Charles Juliet : Peut-on éprouver une certaine délectation à écrire ?
Yves Prigent : Sûrement. Comme beaucoup de délectations, elle passe par différents dispositifs. En premier lieu, il y a la délectation tout bonnement et tout bêtement narcissique d'une certaine reconnaissance sociale ou autre... Mais sans doute le fin du fin de cette délectation, c'est bien d'avoir rendez-vous avec quelqu'un qu'on ne connaissait pas et qui est en soi. Et merveille, ce quelqu'un-là, bizarrement, a également rendez-vous avec d'autres gens qui ne se connaissaient pas non plus et qui ne vous connaissaient pas davantage. Et ceux-là, pourtant, s'accordent pour venir vous rendre visite. On a là un système très subtil et complexe de délectation.
Charles Juliet : L'étranger de soi qu'on est un jour en écrivant aurait rencontré l'étranger chez le lecteur ?
Yves Prigent : C'est en cela que c'est du grand art, ou de la subtilité délectatoire. A mes yeux, c'est le plus subtil dans l'art d'écrire : on touche l'autre, et ce n'est d'ailleurs pas sans analogie avec la situation amoureuse. Ce que l'on touche dans l'autre est une zone de lui-même que l'autre ignorait, et cela émane d'une zone que nous-mêmes maîtrisons mal. Il y a là un système de double surprise et de libertés croisées. Je suis amené à passer vite sur la délectation narcissique et même sur la délectation esthétique (entendre une phrase qui sonne bien ou lire un paragraphe équilibré), pour souligner cette expérience : la délectation de s'aventurer hors de soi-même et hors de l'autre, et d'avoir rendez-vous avec l'autre quand même. C'est là que je verrai le délice d'écrire.
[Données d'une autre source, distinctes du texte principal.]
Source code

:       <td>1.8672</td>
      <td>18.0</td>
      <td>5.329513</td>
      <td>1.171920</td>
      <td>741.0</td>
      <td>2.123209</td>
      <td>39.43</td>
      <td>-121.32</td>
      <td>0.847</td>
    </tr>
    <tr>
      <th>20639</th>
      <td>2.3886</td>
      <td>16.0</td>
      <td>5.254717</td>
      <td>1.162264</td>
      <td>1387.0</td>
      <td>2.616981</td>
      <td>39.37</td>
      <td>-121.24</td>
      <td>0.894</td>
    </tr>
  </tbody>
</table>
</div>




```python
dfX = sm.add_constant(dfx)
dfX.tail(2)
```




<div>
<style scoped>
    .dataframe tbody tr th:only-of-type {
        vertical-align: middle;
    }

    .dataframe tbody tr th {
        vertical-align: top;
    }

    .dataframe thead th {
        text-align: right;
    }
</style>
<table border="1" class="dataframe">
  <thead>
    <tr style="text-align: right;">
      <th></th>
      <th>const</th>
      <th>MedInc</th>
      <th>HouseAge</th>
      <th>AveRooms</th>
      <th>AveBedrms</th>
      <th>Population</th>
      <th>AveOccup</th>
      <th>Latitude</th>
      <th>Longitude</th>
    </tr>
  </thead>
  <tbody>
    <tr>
Charles Juliet : Cet étranger, continuons d'employer ce terme, est-ce qu'il n'est pas aussi le noyau central de l'individu ? N'est-il pas resté étranger du fait qu'il n'a pas été découvert, rencontré ? Mais dès l'instant qu'il est rencontré, est-ce que l'individu ne le reconnaît pas comme étant sa part la plus personnelle, la plus singulière ?
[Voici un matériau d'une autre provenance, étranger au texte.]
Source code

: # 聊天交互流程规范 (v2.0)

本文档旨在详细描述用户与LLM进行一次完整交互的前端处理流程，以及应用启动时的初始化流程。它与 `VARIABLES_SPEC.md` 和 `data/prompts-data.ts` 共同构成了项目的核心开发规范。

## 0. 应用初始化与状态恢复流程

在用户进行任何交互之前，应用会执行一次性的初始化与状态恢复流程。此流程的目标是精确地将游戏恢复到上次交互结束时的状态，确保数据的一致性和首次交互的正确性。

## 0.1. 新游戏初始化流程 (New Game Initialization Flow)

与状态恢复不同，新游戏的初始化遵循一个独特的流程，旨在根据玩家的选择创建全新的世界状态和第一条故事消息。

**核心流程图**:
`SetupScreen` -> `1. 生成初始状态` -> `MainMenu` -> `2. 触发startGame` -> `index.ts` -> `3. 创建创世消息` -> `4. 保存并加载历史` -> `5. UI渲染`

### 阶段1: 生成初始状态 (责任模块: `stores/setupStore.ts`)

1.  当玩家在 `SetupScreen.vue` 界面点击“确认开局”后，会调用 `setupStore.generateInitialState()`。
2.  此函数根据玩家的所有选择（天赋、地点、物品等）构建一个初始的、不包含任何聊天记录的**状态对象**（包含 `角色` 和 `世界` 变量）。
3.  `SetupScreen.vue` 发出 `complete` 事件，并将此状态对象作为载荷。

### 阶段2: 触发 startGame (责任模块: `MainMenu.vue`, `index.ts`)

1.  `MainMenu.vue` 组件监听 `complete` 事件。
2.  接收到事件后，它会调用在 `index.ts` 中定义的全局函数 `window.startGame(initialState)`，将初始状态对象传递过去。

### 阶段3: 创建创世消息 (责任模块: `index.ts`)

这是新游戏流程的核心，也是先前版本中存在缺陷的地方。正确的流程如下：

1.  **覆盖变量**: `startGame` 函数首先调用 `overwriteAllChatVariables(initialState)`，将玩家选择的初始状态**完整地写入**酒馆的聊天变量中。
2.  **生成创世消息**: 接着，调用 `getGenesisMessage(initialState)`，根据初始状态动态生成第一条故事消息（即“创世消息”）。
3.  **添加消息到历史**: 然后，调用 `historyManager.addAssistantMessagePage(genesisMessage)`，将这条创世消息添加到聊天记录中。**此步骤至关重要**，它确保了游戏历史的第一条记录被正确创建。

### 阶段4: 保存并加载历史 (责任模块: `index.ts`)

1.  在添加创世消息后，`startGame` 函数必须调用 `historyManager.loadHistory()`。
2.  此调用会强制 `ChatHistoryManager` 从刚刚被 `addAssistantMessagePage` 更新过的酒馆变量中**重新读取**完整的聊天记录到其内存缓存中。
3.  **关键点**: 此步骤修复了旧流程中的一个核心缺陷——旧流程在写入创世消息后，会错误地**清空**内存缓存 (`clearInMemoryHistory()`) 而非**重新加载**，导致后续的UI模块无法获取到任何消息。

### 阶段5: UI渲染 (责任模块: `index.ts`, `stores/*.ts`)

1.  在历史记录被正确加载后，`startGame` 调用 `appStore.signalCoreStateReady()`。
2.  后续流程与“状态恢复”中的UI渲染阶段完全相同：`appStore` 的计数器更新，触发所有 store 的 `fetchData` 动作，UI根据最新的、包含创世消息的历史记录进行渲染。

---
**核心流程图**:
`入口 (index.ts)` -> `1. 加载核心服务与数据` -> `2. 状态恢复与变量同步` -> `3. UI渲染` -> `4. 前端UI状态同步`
Yves Prigent : C'est probable et c'est sans doute plus compliqué encore que cela. On a pu en faire l'expérience dans l'écriture comme dans d'autres phénomènes qui sont analogues, tels les choix existentiels ou le choix amoureux. C'était un "étranger", en soi, qui avait fait les choix et qui avait produit le texte. On peut être amené à s'identifier essentiellement à celui qui a fait ses choix, celui qui a écrit ce texte. Ce qui rend particulièrement intrigante cette expérience est que cet étranger qui s'est exprimé en soi, continue à s'exprimer aussi souvent qu'on le sollicite et qu'on l'interroge, et que ce qu'il dit n'est jamais la même chose et toujours la même chose. Comme dans une histoire d'amour, ça se déploie selon la même configuration mais toujours de façon nouvelle, souvent de façon inattendue. Cela crée un sentiment d'identité dynamique et encore plus de singularité. On est surpris par ce que l'on dit, par ce que l'on écrit, par ce que l'on fait. Mais si on observe, si on expérimente ces différents propos, ces différents choix, ces différents actes, on s'aperçoit qu'ils sont conduits par un logos, dirait Héraclite, par une logique dirons-nous plus banalement, par un fantasme diraient les psychanalystes, (et un fantasme qui se déploie, qui n'est pas statique). Ce déploiement est sans doute ce qu'il y a de plus fin dans l'identité, dans la singularité de chacun.